# Warehouse Storage Mezzanine Accessibility



## DTBarch (Feb 28, 2014)

Unlike the California Building Code and Title III (not code), it appears as though the 2012 IBC has NO passenger elevator exemption for a warehouse storage mezzanine that is over 3,000sf

We will have a 5,000sf open storage mezzanine in a warehouse with an open stair and a freight elevator.  Why should I need to provide a passenger elevator?

Am I missing something, or is this as arbitrary as it seems?


----------



## mark handler (Feb 28, 2014)

What is the use and occupant load ?

I assume you have looked at 1104 exceptions?

If that doesn't work,  have you looked at making the freight elevator comply as the freight/passenger elevator?


----------



## DTBarch (Feb 28, 2014)

Thanks Mark.

It's a storage use in a warehouse, so I'm assuming a load factor of 500 resulting in an occupant load of 10.

1104 Exceptions only offer relief at a max area of 3,000sf.  None of the other exceptions apply.

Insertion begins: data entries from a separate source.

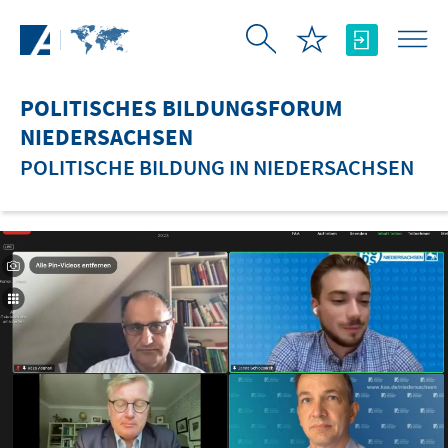
Zum Hauptinhalt springen
POLITISCHES BILDUNGSFORUM
NIEDERSACHSEN
POLITISCHE BILDUNG IN NIEDERSACHSEN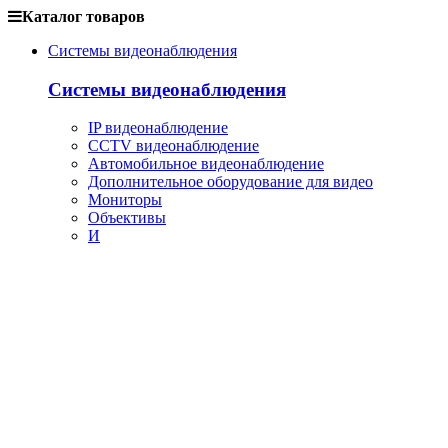
Каталог товаров
Системы видеонаблюдения
Системы видеонаблюдения
IP видеонаблюдение
CCTV видеонаблюдение
Автомобильное видеонаблюдение
Дополнительное оборудование для видео
Мониторы
Объективы
И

From what I've learned through the research I've done, freight elevators in general can not serve to satisfy the accessible route requirement.  You CAN have a passenger elevator that doubles as a freight elevator, but not the other way around.  To me, this requirement does not benefit anyone.  It's clearly not a critical accessibility issue since the JD provides exemption.  Your home state has wisely seen the logic in that, but  icc appears to believe that it is critical to allow for a disabled person to access a storage mezzanine in a busy storage warehouse.  As such, I'm relegated to a code modification request to the building official which is frustrating.


----------



## steveray (Feb 28, 2014)

New building? Just new mezz? What are you storing?


----------



## mtlogcabin (Feb 28, 2014)

1104.4 Multilevel buildings and facilities.

At least one accessible route shall connect each accessible level, including mezzanines , in multilevel buildings and facilities.

Exceptions:

1.	An accessible route is not required to stories and mezzanines that have an aggregate area of not more than 3,000 square feet (278.7 m2) and are located above and below accessible levels. This exception shall not apply to:

1.1.	Multiple tenant facilities of Group M occupancies containing five or more tenant spaces;

1.2.	Levels containing offices of health care providers (Group B or I); or

1.3.	Passenger transportation facilities and airports (Group A-3 or B).

2.	Levels that do not contain accessible elements or other spaces as determined by Section 1107 or 1108 are not required to be served by an accessible route from an accessible level.


----------



## DTBarch (Mar 1, 2014)

mtlogcabin I saw that exception language too, but Section 1107 and 1108 are specifically referencing dwelling space and a very specific list of special uses, none of which include storage.

I read it as levels that do not contain accessible elements or other spaces as determined by Section 1107 and 1108...   One might think you could also read it as two separate categories ie: Levels that do not contain accessible elements.  OR  Spaces as determined by Section 1107 or 1108 BUT, the commentary specifically states _"Exception 2 is a direct reference to the specific items addressed in Sections 1107 and 1108.  It is not a general exception for Groups A, I, R, and S."_

Therefore, 1104 remains unfruitful...


----------



## mark handler (Mar 1, 2014)

Unreasonable hardship?


----------